/---

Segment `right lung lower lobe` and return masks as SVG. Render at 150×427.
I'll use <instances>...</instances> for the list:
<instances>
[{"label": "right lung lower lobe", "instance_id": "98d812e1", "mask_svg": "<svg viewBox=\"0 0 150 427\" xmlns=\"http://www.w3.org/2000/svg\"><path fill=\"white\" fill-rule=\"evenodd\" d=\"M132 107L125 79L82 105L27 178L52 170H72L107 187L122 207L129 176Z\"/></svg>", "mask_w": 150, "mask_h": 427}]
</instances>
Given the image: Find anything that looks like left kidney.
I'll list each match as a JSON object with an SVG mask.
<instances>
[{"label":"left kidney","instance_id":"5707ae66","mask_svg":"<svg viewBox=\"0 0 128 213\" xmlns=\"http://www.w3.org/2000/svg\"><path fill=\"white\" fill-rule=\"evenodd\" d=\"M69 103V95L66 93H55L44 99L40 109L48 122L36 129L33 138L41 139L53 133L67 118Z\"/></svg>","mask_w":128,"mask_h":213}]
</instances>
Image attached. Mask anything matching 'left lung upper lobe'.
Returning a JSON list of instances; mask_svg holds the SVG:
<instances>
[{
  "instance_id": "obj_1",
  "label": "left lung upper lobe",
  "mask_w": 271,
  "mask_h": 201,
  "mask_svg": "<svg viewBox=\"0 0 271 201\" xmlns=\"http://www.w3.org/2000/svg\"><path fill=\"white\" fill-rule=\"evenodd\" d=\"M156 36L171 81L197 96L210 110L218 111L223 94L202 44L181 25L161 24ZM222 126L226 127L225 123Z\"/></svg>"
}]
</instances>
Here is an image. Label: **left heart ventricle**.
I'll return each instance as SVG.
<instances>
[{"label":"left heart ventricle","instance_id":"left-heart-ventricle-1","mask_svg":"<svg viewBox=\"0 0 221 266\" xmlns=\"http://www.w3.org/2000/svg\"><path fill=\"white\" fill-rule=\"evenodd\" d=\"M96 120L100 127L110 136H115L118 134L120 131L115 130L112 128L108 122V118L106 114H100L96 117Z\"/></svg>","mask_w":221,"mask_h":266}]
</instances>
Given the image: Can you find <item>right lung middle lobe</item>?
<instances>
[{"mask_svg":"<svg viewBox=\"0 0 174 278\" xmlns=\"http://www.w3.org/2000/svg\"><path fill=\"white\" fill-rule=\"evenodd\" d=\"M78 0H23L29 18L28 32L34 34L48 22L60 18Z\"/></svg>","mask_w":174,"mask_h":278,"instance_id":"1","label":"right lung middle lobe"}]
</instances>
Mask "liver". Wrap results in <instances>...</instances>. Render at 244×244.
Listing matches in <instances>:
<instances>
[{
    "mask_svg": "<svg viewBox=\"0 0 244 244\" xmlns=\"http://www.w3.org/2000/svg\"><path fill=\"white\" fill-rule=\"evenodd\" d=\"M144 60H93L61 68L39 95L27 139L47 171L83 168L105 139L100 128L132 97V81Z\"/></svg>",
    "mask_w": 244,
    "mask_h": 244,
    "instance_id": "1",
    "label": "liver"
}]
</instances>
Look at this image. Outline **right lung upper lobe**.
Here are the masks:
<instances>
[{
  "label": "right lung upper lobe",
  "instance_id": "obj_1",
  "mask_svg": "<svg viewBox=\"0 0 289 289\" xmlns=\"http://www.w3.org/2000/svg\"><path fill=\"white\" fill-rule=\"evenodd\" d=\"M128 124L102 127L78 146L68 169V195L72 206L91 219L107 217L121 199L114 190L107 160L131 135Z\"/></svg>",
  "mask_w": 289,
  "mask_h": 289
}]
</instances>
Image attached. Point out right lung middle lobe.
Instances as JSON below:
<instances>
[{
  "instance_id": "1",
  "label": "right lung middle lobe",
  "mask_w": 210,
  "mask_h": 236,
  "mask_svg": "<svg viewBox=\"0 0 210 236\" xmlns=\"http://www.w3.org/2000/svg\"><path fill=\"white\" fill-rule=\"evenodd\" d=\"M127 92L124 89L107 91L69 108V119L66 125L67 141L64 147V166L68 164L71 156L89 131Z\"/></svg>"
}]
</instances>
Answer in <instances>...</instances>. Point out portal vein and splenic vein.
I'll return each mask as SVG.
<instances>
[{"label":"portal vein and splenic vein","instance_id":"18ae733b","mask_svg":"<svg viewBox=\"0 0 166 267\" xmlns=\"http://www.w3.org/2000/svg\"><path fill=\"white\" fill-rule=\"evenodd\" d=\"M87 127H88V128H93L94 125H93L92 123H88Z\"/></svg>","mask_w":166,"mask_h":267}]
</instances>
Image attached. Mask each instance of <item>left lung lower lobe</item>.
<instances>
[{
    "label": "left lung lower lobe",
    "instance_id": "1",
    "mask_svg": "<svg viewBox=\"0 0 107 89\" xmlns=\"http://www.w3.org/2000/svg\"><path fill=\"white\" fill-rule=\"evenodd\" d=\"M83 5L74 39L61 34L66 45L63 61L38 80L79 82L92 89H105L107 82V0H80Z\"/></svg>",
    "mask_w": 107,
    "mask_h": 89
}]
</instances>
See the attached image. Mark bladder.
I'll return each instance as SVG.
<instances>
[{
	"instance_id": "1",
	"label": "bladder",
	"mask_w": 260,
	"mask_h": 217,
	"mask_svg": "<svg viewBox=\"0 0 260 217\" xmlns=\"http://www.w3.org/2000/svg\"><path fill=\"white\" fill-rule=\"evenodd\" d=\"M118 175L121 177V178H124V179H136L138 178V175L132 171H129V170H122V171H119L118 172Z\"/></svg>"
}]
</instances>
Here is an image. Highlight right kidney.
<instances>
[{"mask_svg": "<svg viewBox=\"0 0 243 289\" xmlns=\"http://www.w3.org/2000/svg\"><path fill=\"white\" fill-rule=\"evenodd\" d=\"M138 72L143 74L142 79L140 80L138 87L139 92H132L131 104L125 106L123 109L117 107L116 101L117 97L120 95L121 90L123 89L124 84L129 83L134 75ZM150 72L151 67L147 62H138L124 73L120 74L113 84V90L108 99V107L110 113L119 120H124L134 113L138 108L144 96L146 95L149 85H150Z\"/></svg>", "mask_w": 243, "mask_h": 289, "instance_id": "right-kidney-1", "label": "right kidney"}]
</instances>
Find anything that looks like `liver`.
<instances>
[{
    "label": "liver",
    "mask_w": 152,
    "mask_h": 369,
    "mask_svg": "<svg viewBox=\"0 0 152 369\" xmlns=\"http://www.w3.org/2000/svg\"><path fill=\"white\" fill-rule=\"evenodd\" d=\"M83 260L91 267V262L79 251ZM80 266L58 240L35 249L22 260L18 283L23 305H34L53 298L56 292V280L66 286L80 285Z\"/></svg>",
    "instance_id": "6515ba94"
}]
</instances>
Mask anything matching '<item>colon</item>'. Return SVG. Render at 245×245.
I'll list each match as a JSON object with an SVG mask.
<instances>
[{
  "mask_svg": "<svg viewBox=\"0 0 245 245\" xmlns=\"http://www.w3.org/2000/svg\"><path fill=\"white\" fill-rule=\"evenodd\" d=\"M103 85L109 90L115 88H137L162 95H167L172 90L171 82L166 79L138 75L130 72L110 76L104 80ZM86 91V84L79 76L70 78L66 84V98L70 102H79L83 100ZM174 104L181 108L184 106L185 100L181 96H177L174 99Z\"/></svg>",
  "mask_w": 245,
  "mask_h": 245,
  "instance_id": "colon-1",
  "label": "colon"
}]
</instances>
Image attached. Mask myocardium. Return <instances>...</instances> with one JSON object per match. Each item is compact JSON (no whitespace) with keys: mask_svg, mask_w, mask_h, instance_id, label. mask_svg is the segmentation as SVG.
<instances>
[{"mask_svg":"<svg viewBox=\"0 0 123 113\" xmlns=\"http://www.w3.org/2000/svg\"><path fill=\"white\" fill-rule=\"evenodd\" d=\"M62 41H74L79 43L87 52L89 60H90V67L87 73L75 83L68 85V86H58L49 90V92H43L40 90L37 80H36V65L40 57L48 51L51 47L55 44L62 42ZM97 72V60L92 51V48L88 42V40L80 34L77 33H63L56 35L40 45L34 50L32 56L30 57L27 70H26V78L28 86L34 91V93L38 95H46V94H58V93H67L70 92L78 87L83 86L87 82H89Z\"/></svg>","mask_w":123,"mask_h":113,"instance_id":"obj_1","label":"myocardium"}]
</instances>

\---

▶ **WHAT THIS TASK INVOLVES**
Rewrite the records from the line containing "Mask anything matching '<item>colon</item>'." through the end of the records, with "Return" changed to "Provide" and nothing else altered.

▶ **EXPECTED OUTPUT**
Mask anything matching '<item>colon</item>'. Provide SVG. Render at 245×245.
I'll list each match as a JSON object with an SVG mask.
<instances>
[{
  "mask_svg": "<svg viewBox=\"0 0 245 245\" xmlns=\"http://www.w3.org/2000/svg\"><path fill=\"white\" fill-rule=\"evenodd\" d=\"M103 85L109 90L115 88H137L162 95H167L172 90L171 82L166 79L138 75L130 72L110 76L104 80ZM86 91V84L79 76L70 78L66 84V98L70 102H79L83 100ZM174 104L181 108L184 106L185 100L181 96H177L174 99Z\"/></svg>",
  "mask_w": 245,
  "mask_h": 245,
  "instance_id": "colon-1",
  "label": "colon"
}]
</instances>
Image attached. Mask myocardium. Provide <instances>...</instances> with one JSON object per match. Each item is compact JSON (no whitespace) with keys: mask_svg, mask_w, mask_h, instance_id, label. mask_svg is the segmentation as SVG.
<instances>
[{"mask_svg":"<svg viewBox=\"0 0 123 113\" xmlns=\"http://www.w3.org/2000/svg\"><path fill=\"white\" fill-rule=\"evenodd\" d=\"M62 41H74L79 43L87 52L89 60H90V67L87 73L75 83L68 85V86H58L49 90V92H43L40 90L37 80H36V65L40 57L48 51L51 47L55 44L62 42ZM97 72V60L92 51V48L88 42V40L80 34L77 33H63L56 35L40 45L34 50L32 56L30 57L27 70H26V78L28 86L34 91V93L38 95H46V94H58V93H67L70 92L78 87L83 86L87 82H89Z\"/></svg>","mask_w":123,"mask_h":113,"instance_id":"obj_1","label":"myocardium"}]
</instances>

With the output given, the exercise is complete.